Table 1. Approximate 2001 NRC requirements for lactating cows and suggested safety factors for trace minerals.

Trace Mineral NRC Requirement1 Safety Factor2 Comment
Chromium Not established NA May increase milk yield in early lactation at ~0.5 ppm.
Cobalt 0.11 ppm 2 to 4 X NRC recommendations may not maximize vitamin B-12 status.
Copper 10-12 ppm 1.2 to 3 X 1.2 X NRC should be fed to reduce the risk of deficiency because of uncertainty in supply and requirements. The safety factor must be increased as dietary (includes minerals from water) sulfur and Mo concentrations increase about 0.25% and 1 ppm, respectively. Cu should not exceed 3 X NRC.
Iodine 3.3 mg/100 lb BW 1 X No new data justifying need for a safety factor.
Iron 15 to 18 ppm 1 to 1.2 X No evidence that NRC level is not adequate; most basal diets contain more than adequate Fe.
Manganese 12 to 18 ppm 2.5 to 3.5 X Studies have shown that NRC level is not adequate; studies suggest that 35 to 50 ppm is adequate.
Selenium 0.3 ppm (supplemental) 1 X FDA regulations prohibit greater supplementation rates.
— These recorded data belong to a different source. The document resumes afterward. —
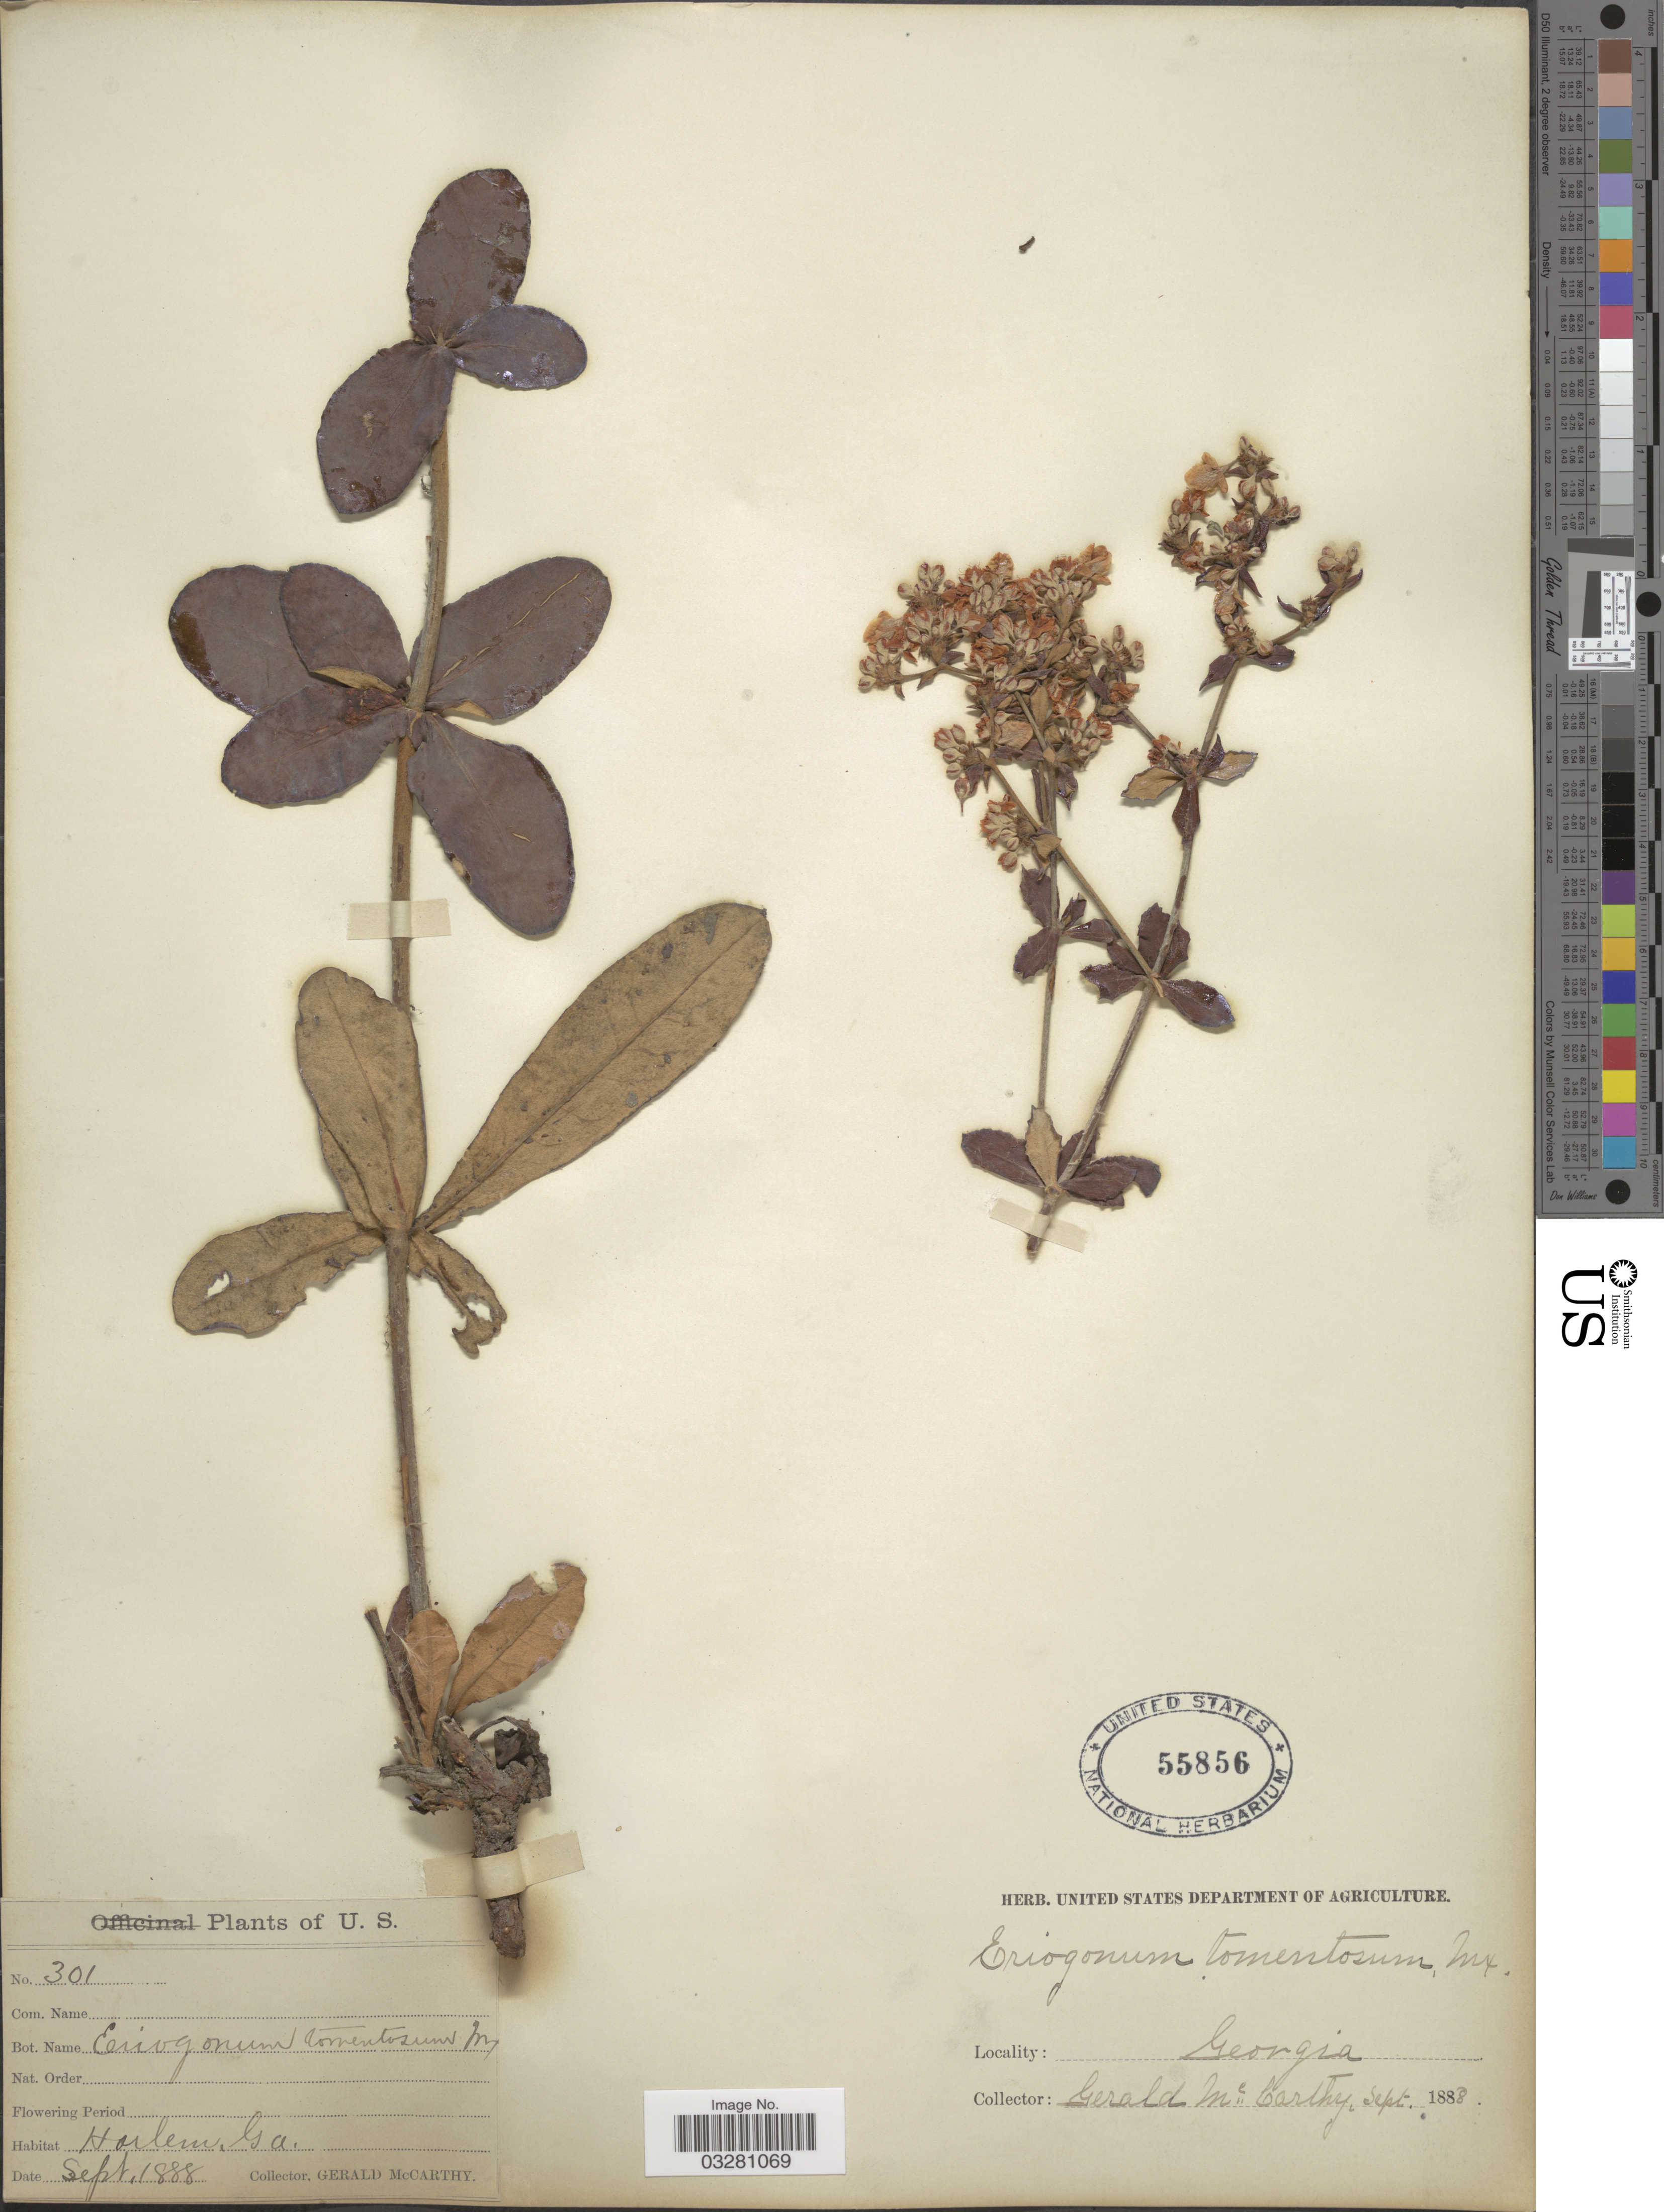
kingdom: Plantae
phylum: Tracheophyta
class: Magnoliopsida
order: Caryophyllales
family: Polygonaceae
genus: Eriogonum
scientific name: Eriogonum tomentosum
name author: Michx.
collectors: G. McCarthy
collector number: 301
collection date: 1888-09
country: United States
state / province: Georgia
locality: Harlem. Ga.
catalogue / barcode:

Zinc 43 to 50 ppm 1.2 X 1.2 X NRC should be fed to reduce the risk of deficiency because of uncertainty in supply and requirements.
1 Requirement assumes typical absorption coefficients and typical dry matter intakes.
2 Values expressed relative to NRC (2001) requirement. For example, if requirement is 12 ppm and safety factor is 1.25, diet should contain 12 * 1.25 = 15 ppm.